Hatim datang ke Qawzin.Ia meminta diajarkan cara berwudlu’ yang benar.
“Tuan kiay,saya kan berwudlu’ di hadapan tuan.Betulkan saya, kalau saya salah” Hatim bermohon dengan sopan.Dia lalu mengambil air,membasuh muka dan membasuh tangan empat kali.
“Hai mengapa engkau berlebih-lebihan? Engkau membasuh tanganmu empat kali” tegur Al-Thanafisi
“Subhanallah”Kata Hatim,”setapak air tuan anggap berlebihan.Sekarang bandingkan seluruh kemewahan yang tuan miliki dengan contoh rasulullah saw? Apakah ini tidak berlebih-lebihan?”
Al-Thanafisi tidak menjawab,Kabarnya lantaran malu,dia tidak keluar rumah selama empat puluh hari.

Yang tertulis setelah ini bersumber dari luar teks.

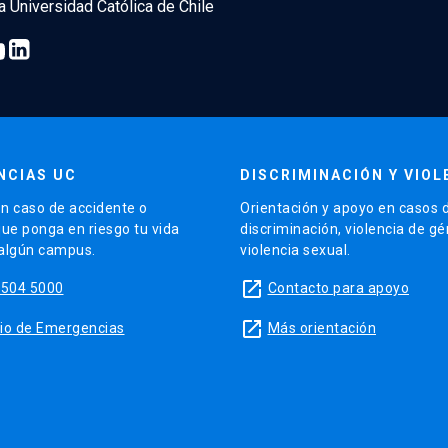
ia Universidad Católica de Chile
NCIAS UC
DISCRIMINACIÓN Y VIOL
n caso de accidente o
Orientación y apoyo en casos 
que ponga en riesgo tu vida
discriminación, violencia de g
 algún campus.
violencia sexual.
launch
5504 5000
Contacto para apoyo
launch
sitio de Emergencias
Más orientación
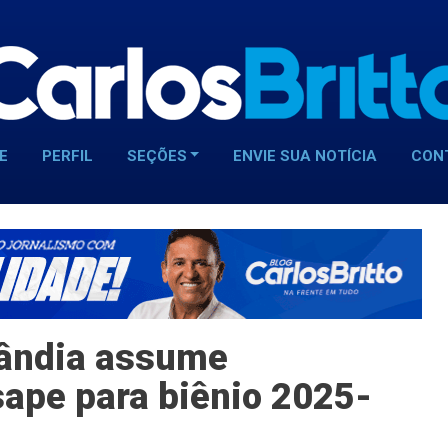
E
PERFIL
SEÇÕES
ENVIE SUA NOTÍCIA
CON
lândia assume
sape para biênio 2025-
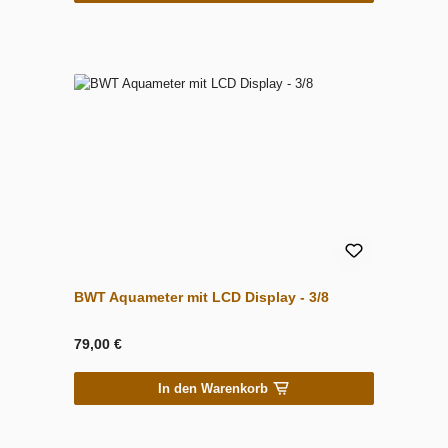
BWT Aquameter mit LCD Display - 3/8
79,00 €
In den Warenkorb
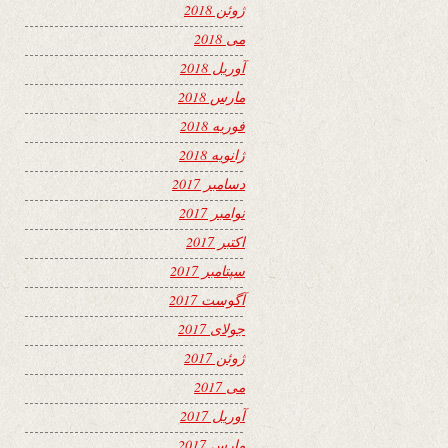
ژوئن 2018
می 2018
آوریل 2018
مارس 2018
فوریه 2018
ژانویه 2018
دسامبر 2017
نوامبر 2017
اکتبر 2017
سپتامبر 2017
آگوست 2017
جولای 2017
ژوئن 2017
می 2017
آوریل 2017
مارس 2017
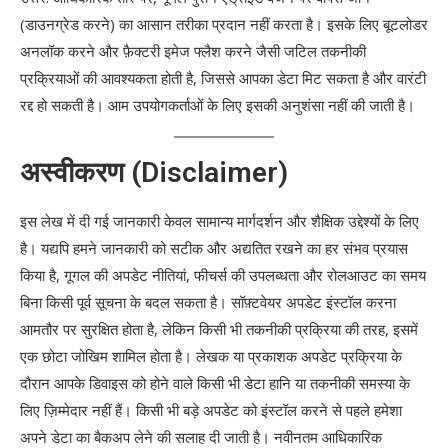
(डाउनग्रेड करने) का आसान तरीका प्रदान नहीं करता है। इसके लिए बूटलोडर
अनलॉक करने और फ़ैक्टरी इमेज फ्लैश करने जैसी जटिल तकनीकी
प्रक्रियाओं की आवश्यकता होती है, जिससे आपका डेटा मिट सकता है और वारंटी
रद्द हो सकती है। आम उपयोगकर्ताओं के लिए इसकी अनुशंसा नहीं की जाती है।
अस्वीकरण (Disclaimer)
इस लेख में दी गई जानकारी केवल सामान्य मार्गदर्शन और शैक्षिक उद्देश्यों के लिए
है। यद्यपि हमने जानकारी को सटीक और अद्यतित रखने का हर संभव प्रयास
किया है, गूगल की अपडेट नीतियां, फीचर्स की उपलब्धता और रोलआउट का समय
बिना किसी पूर्व सूचना के बदल सकता है। सॉफ़्टवेयर अपडेट इंस्टॉल करना
आमतौर पर सुरक्षित होता है, लेकिन किसी भी तकनीकी प्रक्रिया की तरह, इसमें
एक छोटा जोखिम शामिल होता है। लेखक या प्रकाशक अपडेट प्रक्रिया के
दौरान आपके डिवाइस को होने वाले किसी भी डेटा हानि या तकनीकी समस्या के
लिए ज़िम्मेदार नहीं हैं। किसी भी बड़े अपडेट को इंस्टॉल करने से पहले हमेशा
अपने डेटा का बैकअप लेने की सलाह दी जाती है। नवीनतम आधिकारिक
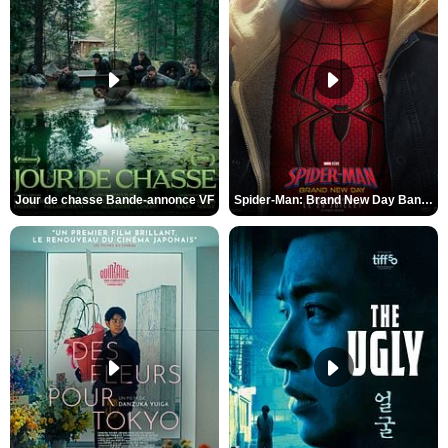
Jour de chasse Bande-annonce VF
Spider-Man: Brand New Day Bande-annonce (3) VO STFR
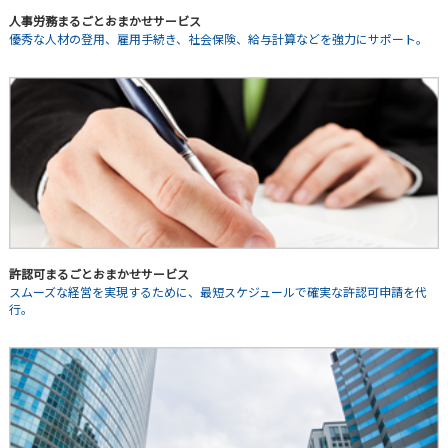
人事労務まるごとおまかせサービス
優秀な人材の登用、雇用手続き、社会保険、給与計算などを強力にサポート。
許認可まるごとおまかせサービス
スムーズな経営を実現するために、最短スケジュールで確実な許認可申請を代
行。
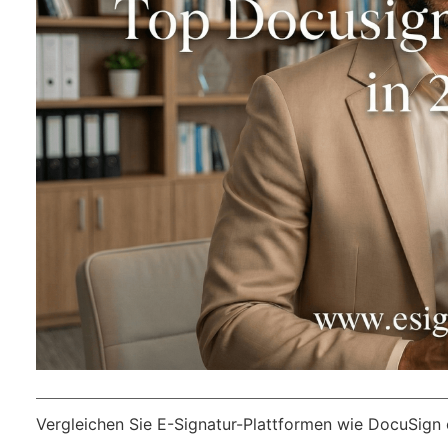
Vergleichen Sie E-Signatur-Plattformen wie DocuSign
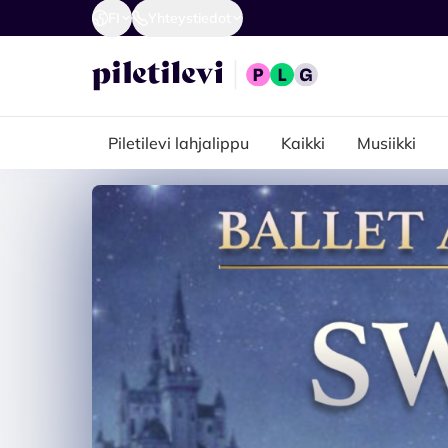
FI
Yhteystiedot
Piletilevi lahjalippu
Kaikki
Musiikki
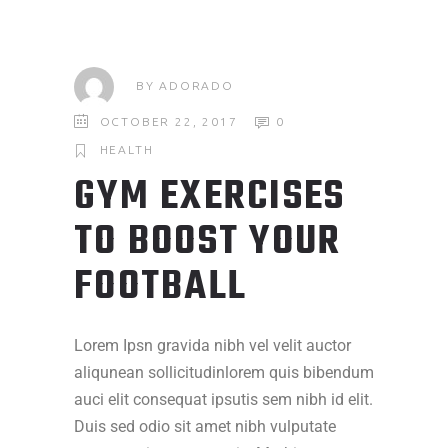
BY
ADORADO
OCTOBER 22, 2017
0
HEALTH
GYM EXERCISES
TO BOOST YOUR
FOOTBALL
Lorem Ipsn gravida nibh vel velit auctor
aliqunean sollicitudinlorem quis bibendum
auci elit consequat ipsutis sem nibh id elit.
Duis sed odio sit amet nibh vulputate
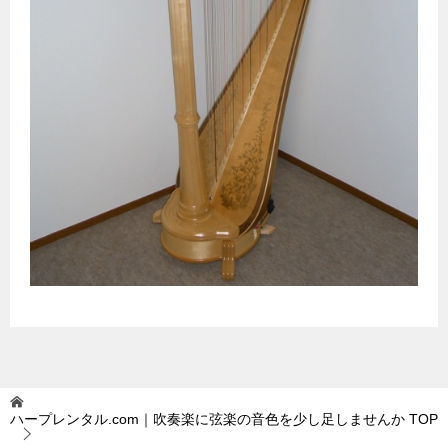
ハープレンタル.com｜吹奏楽に弦楽の音色を少し足しませんか
TOP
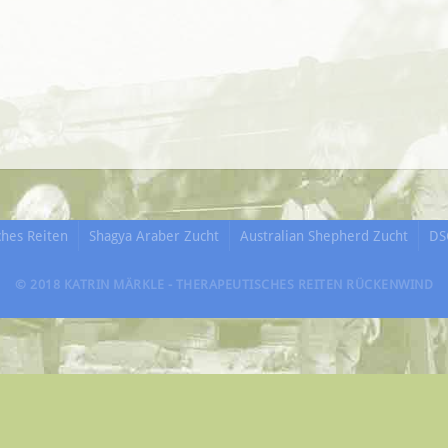
ches Reiten
Shagya Araber Zucht
Australian Shepherd Zucht
DS
© 2018 KATRIN MÄRKLE - THERAPEUTISCHES REITEN RÜCKENWIND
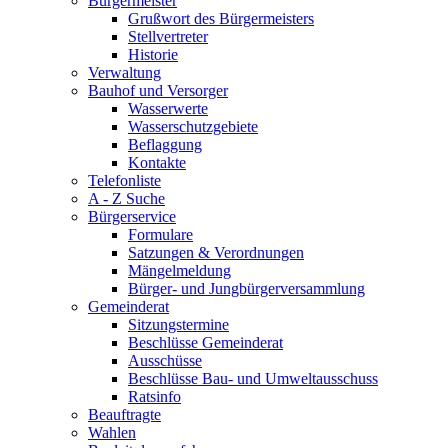
Bürgermeister
Grußwort des Bürgermeisters
Stellvertreter
Historie
Verwaltung
Bauhof und Versorger
Wasserwerte
Wasserschutzgebiete
Beflaggung
Kontakte
Telefonliste
A - Z Suche
Bürgerservice
Formulare
Satzungen & Verordnungen
Mängelmeldung
Bürger- und Jungbürgerversammlung
Gemeinderat
Sitzungstermine
Beschlüsse Gemeinderat
Ausschüsse
Beschlüsse Bau- und Umweltausschuss
Ratsinfo
Beauftragte
Wahlen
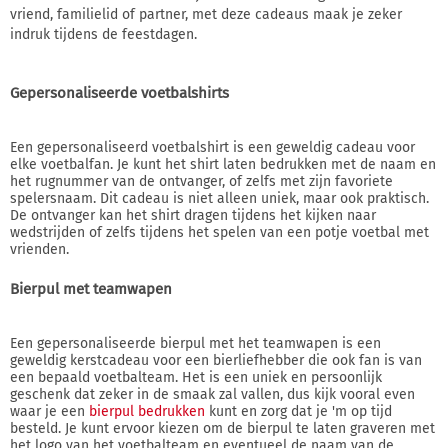
vriend, familielid of partner, met deze cadeaus maak je zeker
indruk tijdens de feestdagen.
Gepersonaliseerde voetbalshirts
Een gepersonaliseerd voetbalshirt is een geweldig cadeau voor
elke voetbalfan. Je kunt het shirt laten bedrukken met de naam en
het rugnummer van de ontvanger, of zelfs met zijn favoriete
spelersnaam. Dit cadeau is niet alleen uniek, maar ook praktisch.
De ontvanger kan het shirt dragen tijdens het kijken naar
wedstrijden of zelfs tijdens het spelen van een potje voetbal met
vrienden.
Bierpul met teamwapen
Een gepersonaliseerde bierpul met het teamwapen is een
geweldig kerstcadeau voor een bierliefhebber die ook fan is van
een bepaald voetbalteam. Het is een uniek en persoonlijk
geschenk dat zeker in de smaak zal vallen, dus kijk vooral even
waar je een
bierpul bedrukken
kunt en zorg dat je 'm op tijd
besteld. Je kunt ervoor kiezen om de bierpul te laten graveren met
het logo van het voetbalteam en eventueel de naam van de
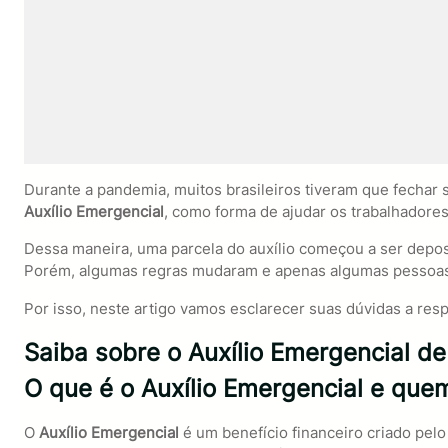
Durante a pandemia, muitos brasileiros tiveram que fechar 
Auxílio Emergencial
, como forma de ajudar os trabalhadore
Dessa maneira, uma parcela do auxílio começou a ser depos
Porém, algumas regras mudaram e apenas algumas pessoas 
Por isso, neste artigo vamos esclarecer suas dúvidas a res
Saiba sobre o Auxílio Emergencial d
O que é o Auxílio Emergencial e quem
O
Auxílio Emergencial
é um benefício financeiro criado pel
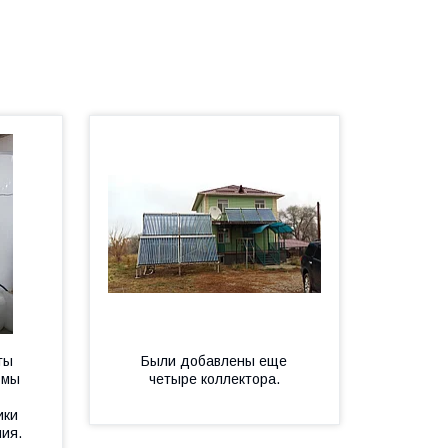
ты
Были добавлены еще
 мы
четыре коллектора.
ики
ния.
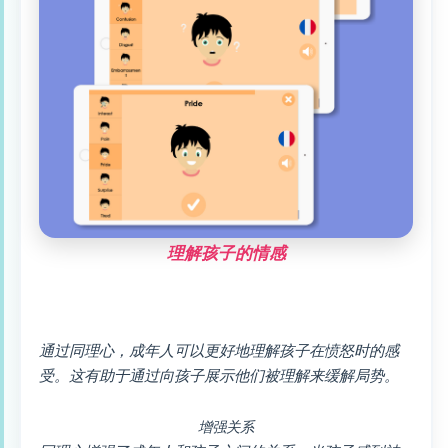
理解孩子的情感
通过同理心，成年人可以更好地理解孩子在愤怒时的感
受。这有助于通过向孩子展示他们被理解来缓解局势。
增强关系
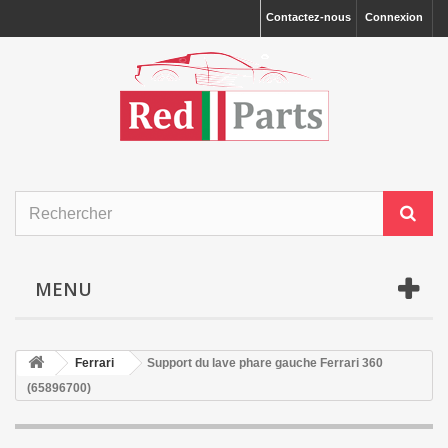
Contactez-nous
Connexion
MENU
Ferrari
Support du lave phare gauche Ferrari 360
(65896700)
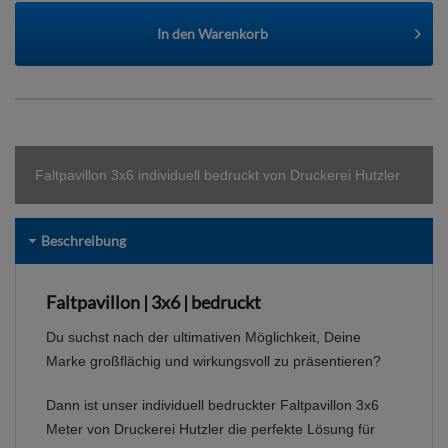
In den
Warenkorb
Faltpavillon 3x6 individuell bedruckt von Druckerei Hutzler
Beschreibung
Faltpavillon | 3x6 | bedruckt
Du suchst nach der ultimativen Möglichkeit, Deine
Marke großflächig und wirkungsvoll zu präsentieren?
Dann ist unser individuell bedruckter Faltpavillon 3x6
Meter von Druckerei Hutzler die perfekte Lösung für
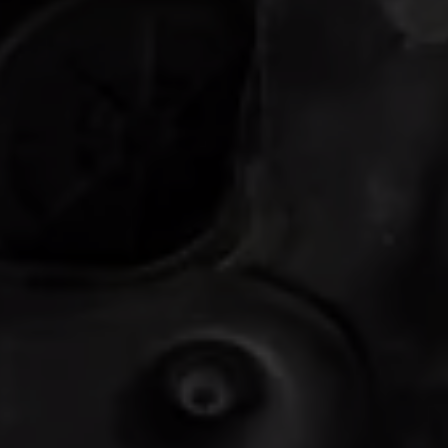
Våra återförsäljare
Äga
Uppkopplade bilar
VW Connect
Aktivera VW Connect
Mjukvaruuppdateringar
Fleet Interface Data
Nedstängning av 2G/3G-nätet
Kartuppdateringar
Garantier och assistans
Digitala instruktionsböcker
Service och underhåll
Originalservice
Originalservice 4+
Originalservice 8+
Basservice
Service för elbilar
Skadereparation
Mjukvaruuppdateringar
Vikariebil
Glas och sikt
Team Transportbilar
Tillbehör
XTL-bränsle
WLTP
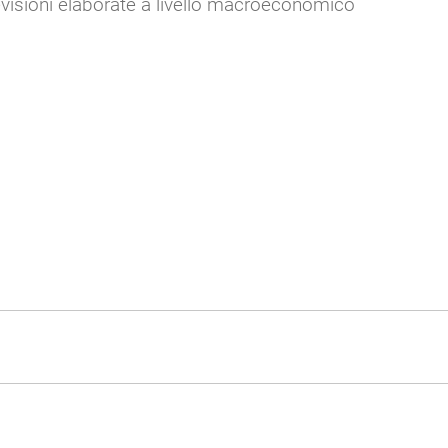
evisioni elaborate a livello macroeconomico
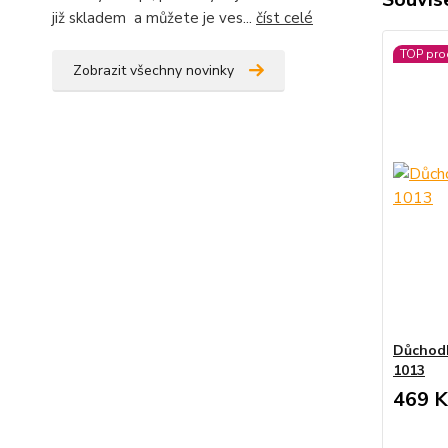
již skladem a můžete je ves...
číst celé
TOP pro
Zobrazit všechny novinky
Důchodk
1013
469 K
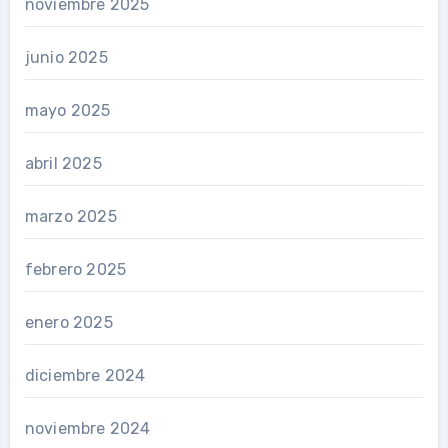
noviembre 2025
junio 2025
mayo 2025
abril 2025
marzo 2025
febrero 2025
enero 2025
diciembre 2024
noviembre 2024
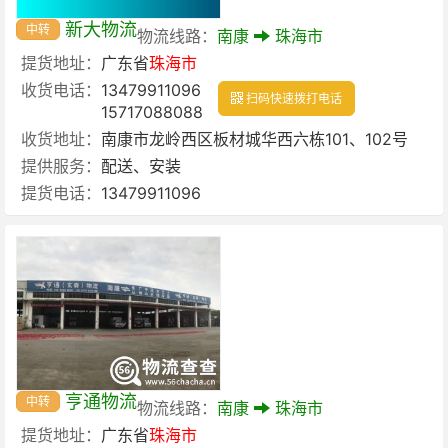
新大物流
中转
物流线路：
南康
珠海市
提货地址：
广东省
珠海市
收货电话：
13479911096
扫码快速拨打电话
15717088088
收货地址：
南康市龙岭西区板材城华西六栋101、102号
提供服务：
配送、安装
提货电话：
13479911096
亨通物流
中转
物流线路：
南康
珠海市
提货地址：
广东省
珠海市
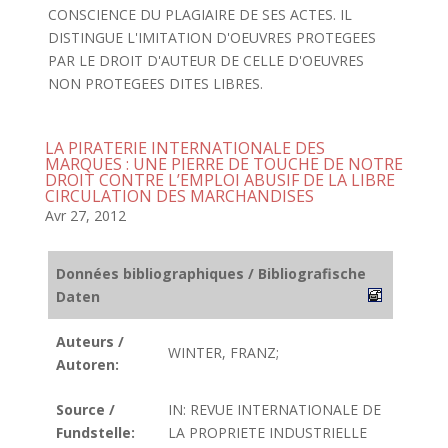
CONSCIENCE DU PLAGIAIRE DE SES ACTES. IL
DISTINGUE L'IMITATION D'OEUVRES PROTEGEES
PAR LE DROIT D'AUTEUR DE CELLE D'OEUVRES
NON PROTEGEES DITES LIBRES.
LA PIRATERIE INTERNATIONALE DES
MARQUES : UNE PIERRE DE TOUCHE DE NOTRE
DROIT CONTRE L’EMPLOI ABUSIF DE LA LIBRE
CIRCULATION DES MARCHANDISES
Avr 27, 2012
Données bibliographiques / Bibliografische
Daten
Auteurs /
WINTER, FRANZ;
Autoren:
Source /
IN: REVUE INTERNATIONALE DE
Fundstelle:
LA PROPRIETE INDUSTRIELLE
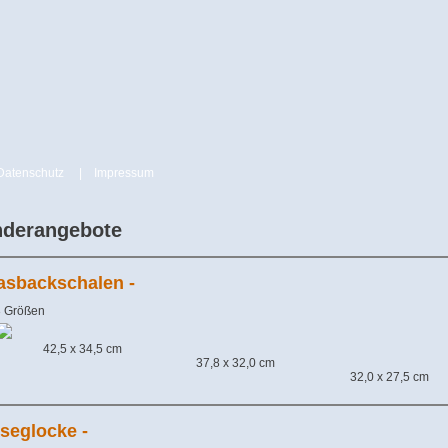
Datenschutz
|
Impressum
derangebote
lasbackschalen -
3 Größen
42,5 x 34,5 cm
37,8 x 32,0 cm
32,0 x 27,5 cm
äseglocke -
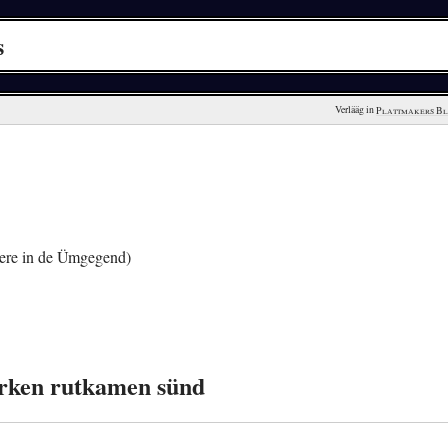
s
Verlääg in 
Plattmakers B
ere in de Ümgegend)
arken rutkamen sünd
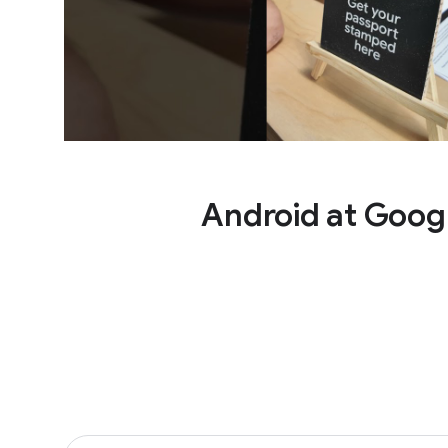
Android at Goog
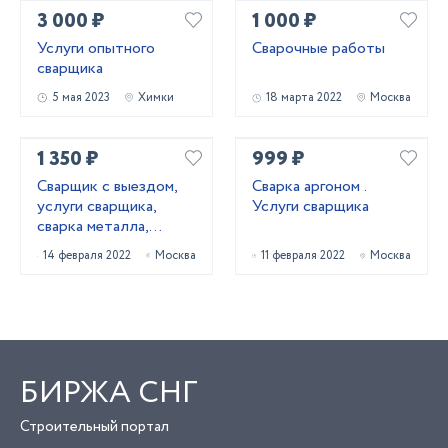
3 000 ₽
1 000 ₽
Услуги опытного
Сварочные работы
сварщика
5 мая 2023
Химки
18 марта 2022
Москва
1 350 ₽
999 ₽
Сварщик с выездом,
Сварка аргоном .
услуги сварщика,
Услуги сварщика
сварка металла,
ремонт ворот и
14 февраля 2022
Москва
11 февраля 2022
Москва
калиток
БИРЖА СНГ
Строительный портал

Imam Ahmad bin hanbal mendengar berita ini.Dia mendatangi Hatim dan meminta nasehat.Imam besar, pendiri mazhab hanbali ini tidak segan bertanya kepadanya “Subhanallah,Alangkah cerdasnya Hatim” kata imam Ahmad dengan penuh kagum
Sekarang Hatim sudah tiada.Keteladanannya dalam menuntut ilmu dan menjaga kesucian dirinya patut lah kita tiru.Dia juga tampil sebagai kontrol sosial,yang bahkan membetulkan para ulama yang lupa.Dia tidak membenci orang-orang tersebut yang mencari nafkah dengan halal.Dia hanya tidak senang dengan orang-orang yang hidup mewah,berlebihan,apalagi orang itu hidup dengan titel ulama.Dia menghujat ulama yang sensitif memperbincangkan wudlu’ tapi tidak peka terhadap persoalan kemasyarakatan.Ulama yang sangat berang bila melihat bid’ah bertebaran dalam hal ibadat tapi sangat tenang ketika melihat ketimpangan sosial dan ekonomi di sekitarnya.Padahal ulama tersebut tahu bahwa kemiskinan dekat dengan kekufuran.
Masihkah adakah Penerus jejak Hatim saat ini?